Las tradiciones de Oriente tampoco escaparon a este dilema. El psicoterapeuta budista Mark Epstein explora a fondo este estado de cosas en su obra, aún no traducida, “Open to desire. The truth about what the Buddha taught” (Abierto al deseo. La verdad acerca de lo que enseñó Buda”), en la que subraya que Buda nunca se pronunció contra el deseo en sí, sino contra el apego a nuestros anhelos. Así lo dice el autor: “La Segunda Noble Verdad de Buda, acerca de la causa o la irrupción de dukkha (sufrimiento) es traducido tradicionalmente como ‘La causa del sufrimiento es el deseo”. Aunque ahora sé que es una traducción errónea, sigue siendo la principal causa de la mala comprensión de la intuición de Buda. (…)

En la primera década de mi involucramiento con el budismo, mientras viajaba a Asia, realizaba retiros silenciosos de meditación y me zambullía en la cultura budista que emergía entonces en Occidente, noté una valorización general del estado de “no tener preferencias” y una demonización del deseo. El mundo no es un problema para una persona sin preferencias, nos decíamos unos a otros (…).

Esta perspectiva contracultural parecía, al comienzo, fresca e inspirada. Hacer a un lado el impuso convencional hacia el confort y la seguridad habilitaba un tiempo y un espacio para la contemplación espiritual. Sin embargo, lo que produjo en los hechos fue un grupo de personas incapaces de decidir qué hacer o a dónde ir. Hasta ir a un restaurant generaba problemas irremontables.”.

Más grave que eso, Epstein cuenta que muchas de las personas con inclinaciones espirituales que lo visitaban en su consultorio -sin importar de qué tradición vinieran- se veían inquietas, casi temerosas, incómodas en su propia piel. Al tomar contacto con sus deseos en la terapia, algo en su interior se aflojaba. La observación no sorprende: escindidos de nuestro deseo no podemos ser nunca del todo nosotros mismos, ni mucho menos ser canal idóneo para nuestra energía vital.

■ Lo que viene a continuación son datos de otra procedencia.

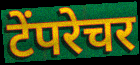
टेंपरेचर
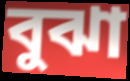
বুঝা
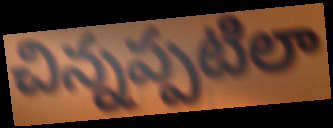
చిన్నప్పటిలా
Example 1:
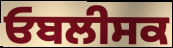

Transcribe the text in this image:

ਓਬਲੀਸਕ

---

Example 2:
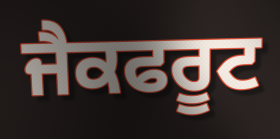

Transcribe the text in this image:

ਜੈਕਫਰੂਟ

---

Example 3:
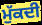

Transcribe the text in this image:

ਮੁੱਕਦੀ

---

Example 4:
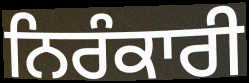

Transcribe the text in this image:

ਨਿਰੰਕਾਰੀ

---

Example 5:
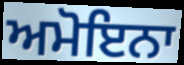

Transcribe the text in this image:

ਅਮੋਇਨਾ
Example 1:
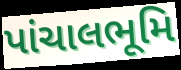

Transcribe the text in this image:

પાંચાલભૂમિ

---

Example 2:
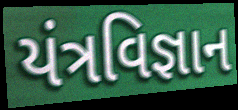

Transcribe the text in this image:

યંત્રવિજ્ઞાન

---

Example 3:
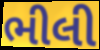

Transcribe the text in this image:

ભીલી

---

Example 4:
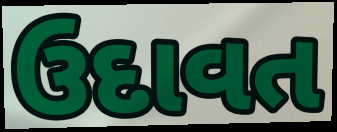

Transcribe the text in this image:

ઉદાવત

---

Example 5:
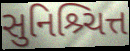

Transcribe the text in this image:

સુનિશ્ર્ચિત્ત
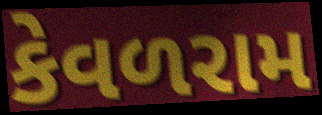
કેવળરામ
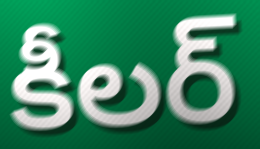
కీలర్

La tradición de separar y hasta poner en bandos contrarios al espíritu y la materia, lo sagrado y lo mundano, lo vincular y lo transcendente, redunda siempre en un empobrecimiento de ambos planos: empalidece nuestra noción de lo divino y envilece nuestra visión de nuestros propios cuerpos y su paso por el mundo.

No obstante, hay en nuestro fuero más íntimo un lugar donde ambas esferas confluyen y se nutren una de otra, un lugar físico y metafórico donde la vida nos duele y atraviesa, nos eleva y convoca, nos convierte en seres únicos y nos une con todo lo que palpita a nuestro alrededor: el corazón. En esa recámara oculta se tejen los hilos de nuestra vida, y toda resistencia a sus designios más profundos nos aleja del camino.

“El problema no es tu deseo, es que tus deseos no son lo suficientemente grandes”, dijo el sabio hindú Sri Nisargadatta. Y es que en esos estratos, lo que ansiamos como individuos se parece mucho a lo que pide de nosotros la vida: crecer, conectar, sentir, celebrar.

¿Cómo saber si es esa voz la que escuchamos, y no alguno de sus muchos velos? No siempre es fácil, pero sí es sencillo: su voz suena siempre, clara e inequívocamente, como la voz del amor.